O rio com o maior caudal da Península Ibérica nasce na Serra de Urbião — Urbión, na sua versão original — na fronteira da região de Castela e Leão com a da Rioja, no norte de Espanha. O cenário, na sua nascente, é inóspito, a mais de 2000 metros de altitude. Custa a crer que aquele pequeno curso de água que dali brota se prolonga por 900 quilómetros até chegar à sua foz, que também é nome de bairro do Porto. Mas prolonga. Ó se prolonga.
O Douro — Duero para lá da fronteira —, que é também responsável pela maior bacia hidrográfica da Península, revelou-se sempre, historicamente, um rio difícil para quem tentou nele navegar. Tanto assim é, que apesar da origem etimológica do seu nome mais provável ser a palavra celta dur, que significa ‘curso de água', é mais popular outra versão, bem mais sensacionalista: Douro de duro, do latim duris.
Amainado pela construção de barragens a partir da segunda metade do século XX — só do lado português são mais de 50 (incluindo as dos afluentes) —, o Douro ganhou navegabilidade e visibilidade internacional: é hoje, por si só, mais do que um rio e uma região demarcada de produção vínica em Portugal, um destino turístico de excelência.
Mas deixemos o turismo para outros carnavais, porque o que interessa para o caso é aquilo que se produz. O vinho, claro, vem em primeiro lugar. Segundo alguns historiadores, o Douro é a região demarcada e regulamentada mais antiga do mundo. O cultivo de vinhas nas suas margens remonta ao tempo dos romanos mas foi o Marquês de Pombal que, no século XVIII, para regulamentar a produção e comércio de vinhos, mandou demarcar a região, aplicando-lhe, pelo caminho, uma série de medidas protecionistas.

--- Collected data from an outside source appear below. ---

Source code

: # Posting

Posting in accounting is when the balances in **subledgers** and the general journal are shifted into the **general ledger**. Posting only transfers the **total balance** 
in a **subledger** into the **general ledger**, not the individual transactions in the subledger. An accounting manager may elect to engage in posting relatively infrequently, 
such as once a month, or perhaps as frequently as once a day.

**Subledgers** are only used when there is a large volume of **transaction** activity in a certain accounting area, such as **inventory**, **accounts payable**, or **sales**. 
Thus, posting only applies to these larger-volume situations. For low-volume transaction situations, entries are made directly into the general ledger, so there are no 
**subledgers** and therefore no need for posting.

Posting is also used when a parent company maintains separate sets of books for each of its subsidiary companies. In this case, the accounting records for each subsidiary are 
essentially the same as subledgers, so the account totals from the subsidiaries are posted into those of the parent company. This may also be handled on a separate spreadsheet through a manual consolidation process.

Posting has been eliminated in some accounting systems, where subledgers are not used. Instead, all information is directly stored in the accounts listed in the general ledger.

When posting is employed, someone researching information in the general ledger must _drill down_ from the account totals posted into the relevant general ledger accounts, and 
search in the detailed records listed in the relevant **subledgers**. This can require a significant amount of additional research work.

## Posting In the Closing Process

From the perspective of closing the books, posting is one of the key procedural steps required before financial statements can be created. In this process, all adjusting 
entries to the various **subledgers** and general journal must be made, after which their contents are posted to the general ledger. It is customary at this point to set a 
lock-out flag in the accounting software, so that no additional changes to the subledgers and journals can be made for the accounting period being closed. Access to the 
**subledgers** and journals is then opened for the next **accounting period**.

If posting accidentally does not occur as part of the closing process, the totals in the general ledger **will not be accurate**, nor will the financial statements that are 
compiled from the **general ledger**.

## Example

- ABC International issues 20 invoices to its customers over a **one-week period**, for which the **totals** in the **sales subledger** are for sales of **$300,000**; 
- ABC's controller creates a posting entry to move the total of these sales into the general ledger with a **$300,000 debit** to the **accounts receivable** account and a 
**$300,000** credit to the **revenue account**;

O vinho do Porto como o conhecemos hoje deve a sua origem à prática de — por motivos de conservação — adicionar aguardente ao vinho que era exportado, sobretudo para Inglaterra, em virtude dos vários acordos comerciais que foram sendo assinados nesse sentido. Essa prática foi aperfeiçoada com o tempo: em vez de ser adicionada no final, a aguardente vínica passou a ser adicionada durante a fermentação, interrompendo-a de forma a preservar a doçura natural do sumo da uva.
Hoje, a região do Douro é tão pródiga nesses vinhos fortificados, os do Porto, como nos vinhos de mesa. Nela trabalham alguns dos mais reputados enólogos nacionais, casos de Mateus Nicolau de Almeida ou Dirk Niepoort, entre outros.
Mas nem tudo é vinho por estas bandas: nas zonas ribeirinhas nascem outros produtos de inegável valor. Azeites, como os da Quinta do Crasto, as amêndoas de São João da Pesqueira ou os citrinos durienses, cultivados sobretudo na Pala, junto a Baião — é famosa, aliás, a Laranja da Pala — e no Pinhão, vila que também tem alguma tradição de charcutaria, se bem que primordialmente para consumo particular.
A gastronomia local bebe muita influência das zonas em redor, de Trás-os-Montes à Beira Alta. O peixe do rio é geralmente servido frito ou em escabeche e a carne — sobretudo a de cabrito ou anho — confeccionada a rigor nos fornos de lenha. E é, acima de tudo, um excelente acompanhamento do vinho.